Field of Science

Tables, Charts & Figures

APA format (required for most journals I read/publish in) stipulates that figures and tables should not be included in the parts of the manuscript in which you actually talk about them, but rather they should all come at the end of the manuscript. I understand how this might be of use to the type-setter, but I find it a pain when actually trying to read a manuscript. I know I'm not the only one, because in some of the manuscripts I've submitted for review before I actually violated APA format and put the figures in-line, and the reviewers actually thanked me in their review and suggested that this should become journal policy. (The idea is that after acceptance, you resubmit with the figures and tables in APA format, but that during the review process, you put them in-line.)

With that in mind, I left my figures in situ in my last journal submission. The staff at the journal promptly returned the manuscript without review, saying that they couldn't/wouldn't review a paper that didn't follow APA guidelines on tables and figures.

Obviously I reformatted and resubmitted (the customer/journal is always right), but I put this out to the blogosphere: does anyone actually like having the figures at the end of the manuscript?

2 comments:

Tim said...

I always ignore APA format and put figures in the text. I've never had a manuscript sent back for violating APA, although I've had editors note in the action letter that it needs to be reformatted to APA.

I usually put this statement on the title page, though:

"For the reader's convenience, this manuscript has been formatted with the figures embedded in the text. An APA-formatted version is also available upon request."

Maybe that would help.

Panos Ipeirotis said...

I kind of dislike the two-column conference format of ACM, but nothing compares to the offence in aesthetics, readability, and efficiency of reading, that is called APA formatting.

Are we still in the age of manual typesetting? What is the deep reason behind the separation of content based on the format of the presented arguments? (Text-based arguments first, graphs and tables later).

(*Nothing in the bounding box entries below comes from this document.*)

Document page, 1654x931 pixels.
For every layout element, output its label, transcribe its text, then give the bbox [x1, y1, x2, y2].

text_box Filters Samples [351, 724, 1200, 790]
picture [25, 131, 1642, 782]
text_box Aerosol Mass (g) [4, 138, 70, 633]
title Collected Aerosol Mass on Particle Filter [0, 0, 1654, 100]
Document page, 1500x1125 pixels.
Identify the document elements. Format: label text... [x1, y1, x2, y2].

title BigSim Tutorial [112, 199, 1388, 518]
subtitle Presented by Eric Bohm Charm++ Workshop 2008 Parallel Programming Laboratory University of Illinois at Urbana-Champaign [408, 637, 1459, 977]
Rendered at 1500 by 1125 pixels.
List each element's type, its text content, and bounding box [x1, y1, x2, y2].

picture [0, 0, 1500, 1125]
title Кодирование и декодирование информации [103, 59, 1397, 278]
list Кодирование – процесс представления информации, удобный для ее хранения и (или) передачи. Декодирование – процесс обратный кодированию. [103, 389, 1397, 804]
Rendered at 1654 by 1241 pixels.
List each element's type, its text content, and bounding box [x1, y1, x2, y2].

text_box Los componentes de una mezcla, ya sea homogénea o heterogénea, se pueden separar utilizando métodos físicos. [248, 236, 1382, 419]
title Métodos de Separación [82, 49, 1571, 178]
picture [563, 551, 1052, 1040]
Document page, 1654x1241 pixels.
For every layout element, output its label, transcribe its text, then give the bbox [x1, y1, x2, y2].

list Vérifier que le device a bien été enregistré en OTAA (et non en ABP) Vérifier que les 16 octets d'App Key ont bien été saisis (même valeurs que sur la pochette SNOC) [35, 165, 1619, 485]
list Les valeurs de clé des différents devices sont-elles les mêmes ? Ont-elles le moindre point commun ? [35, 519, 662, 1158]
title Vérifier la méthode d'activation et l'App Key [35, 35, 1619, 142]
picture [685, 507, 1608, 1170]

For people that insist on using APA format, I propose their browsers to open graphics and images in a window separate from the one displaying the text of the web page.

Locality of reference is not only useful for computers but also for humans. All the necessary context necessary to understand a concept should be placed as close together as possible.

This extends to content as well: for example, good style dictates minimal reliance on long range references within the text). But while editing text to be tight and coherent is difficult, placing figures and tables together with the text is actually trivial.